Emergency Meeting to Fight Virus Outbreak

MERS outbreak leads to gathering of world health experts to address this new deadly respiratory virus

(RxWiki News) The World Health Organization has initiated an emergency meeting this weekend to combat a mysterious new respiratory illness that may be more deadly than SARS.

Health officials and doctors from around the globe are currently gathered in Cairo to discuss ways for tackling a mysterious new illness that has claimed at least 38 lives, mostly in Saudi Arabia.

Dubbed the Middle East Respiratory Syndrome (MERS), this coronavirus threatens to be more deadly than the severe acute respiratory syndrome (SARS) pandemic of 2003 to 2004, according to an investigative team from Johns Hopkins University and other medical institutions.

"Wash your hands to reduce the spread of illness."

Abdullah Assiri, MD, from the Al-Faisal University in Riyadh, Saudi Arabia, and colleagues published a study on Wednesday in The New England Journal of Medicine reviewing 23 MERS cases that were reported in Saudi Arabia from April 1 to May 23. A total of 15 of those patients died.

"The 65 percent case fatality rate in this outbreak is of concern," these authors wrote.

The disease appears to be easily spread by person-to-person contact in a hospital setting.
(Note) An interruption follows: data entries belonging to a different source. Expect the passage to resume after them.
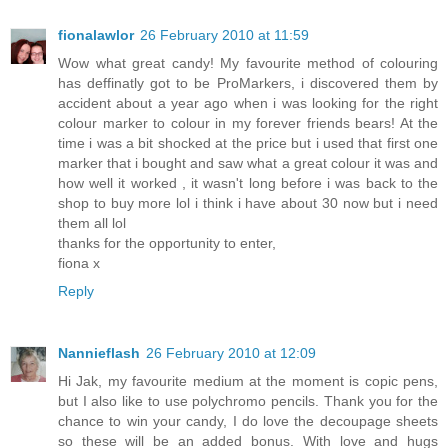
fionalawlor
26 February 2010 at 11:59
Wow what great candy! My favourite method of colouring
has deffinatly got to be ProMarkers, i discovered them by
accident about a year ago when i was looking for the right
colour marker to colour in my forever friends bears! At the
time i was a bit shocked at the price but i used that first one
marker that i bought and saw what a great colour it was and
how well it worked , it wasn't long before i was back to the
shop to buy more lol i think i have about 30 now but i need
them all lol
thanks for the opportunity to enter,
fiona x
Reply
Nannieflash
26 February 2010 at 12:09
Hi Jak, my favourite medium at the moment is copic pens,
but I also like to use polychromo pencils. Thank you for the
chance to win your candy, I do love the decoupage sheets
so these will be an added bonus. With love and hugs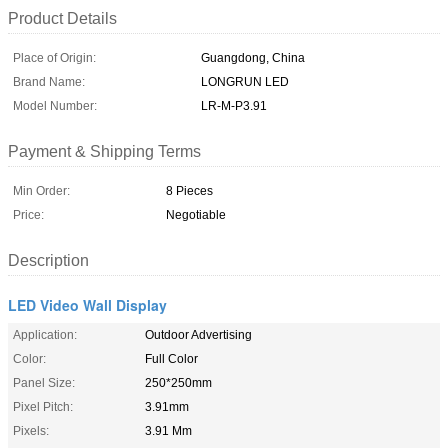
Product Details
Place of Origin:
Guangdong, China
Brand Name:
LONGRUN LED
Model Number:
LR-M-P3.91
Payment & Shipping Terms
Min Order:
8 Pieces
Price:
Negotiable
Description
LED Video Wall Display
Application:
Outdoor Advertising
Color:
Full Color
Panel Size:
250*250mm
Pixel Pitch:
3.91mm
Pixels:
3.91 Mm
Those who have gotten the virus display fever, cough, shortness of breath, and gastrointestinal symptoms, and 20 of the patients had abnormal chest radiographs.

Scientists have said that the MERS virus is related to the SARS virus, which killed about 800 people across the globe a decade ago.

"Our investigation showed some surprising similarities between MERS and SARS," said Trish Perl, MD, senior hospital epidemiologist for Johns Hopkins Medicine, a professor at the Johns Hopkins University School of Medicine and an author of The New England Journal of Medicine study, in a press release. "Both are very deadly viruses and easily transferred between people, and even between healthcare facilities."

She added that some patients inexplicably appear to transmit the infection faster than others, and that SARS has a similar history.

Rapid detection, isolation and treatment of those infected, combined with swift action by local health officials to quickly monitor the situation and spread of the disease, has largely helped stem the outbreak, according to Dr. Perl.

No cure exists for MERS, but infected people can be supported on mechanical ventilation, if needed, to help them breathe, or offered fluids to lower fever.

Dr. Perl said that early detection makes a difference, as three out of four died among those who were diagnosed while already ill and in hospital, while only three out of 19 died among those who were diagnosed early after admission to a hospital.

A rapid test to detect MERS is the next priority in containing future MERS outbreaks, Dr. Perl said, noting that medical experts also must determine what precautions are most important in preventing its spread, and what screening criteria need to be in place to prevent outbreaks from hospital-to-hospital patient transfers.

With the number of cases and fatalities rising, concern among health officials prompted the emergency World Health Organization (WHO) meeting, which is currently underway this weekend.

WHO officials will consider issuing guidelines for Ramadan, the Islamic holy month, which begins on July 9. During Ramadan, millions of pilgrims are expected to visit Mecca, the Holy City of Islam in Saudi Arabia.

The Centers for Disease Control and Prevention (CDC) advises that people follow these tips to help prevent respiratory illnesses:

  • Wash your hands often with soap and water for 20 seconds, and help young children do the same. If soap and water are not available, use an alcohol-based hand sanitizer.
  • Cover your nose and mouth with a tissue when you cough or sneeze then throw the tissue in the trash.
  • Avoid touching your eyes, nose and mouth with unwashed hands.
  • Avoid close contact, such as kissing, or sharing cups or eating utensils, with sick people.
  • Clean and disinfect frequently touched surfaces, such as toys and doorknobs.

This study was published online on June 19 in The New England Journal of Medicine.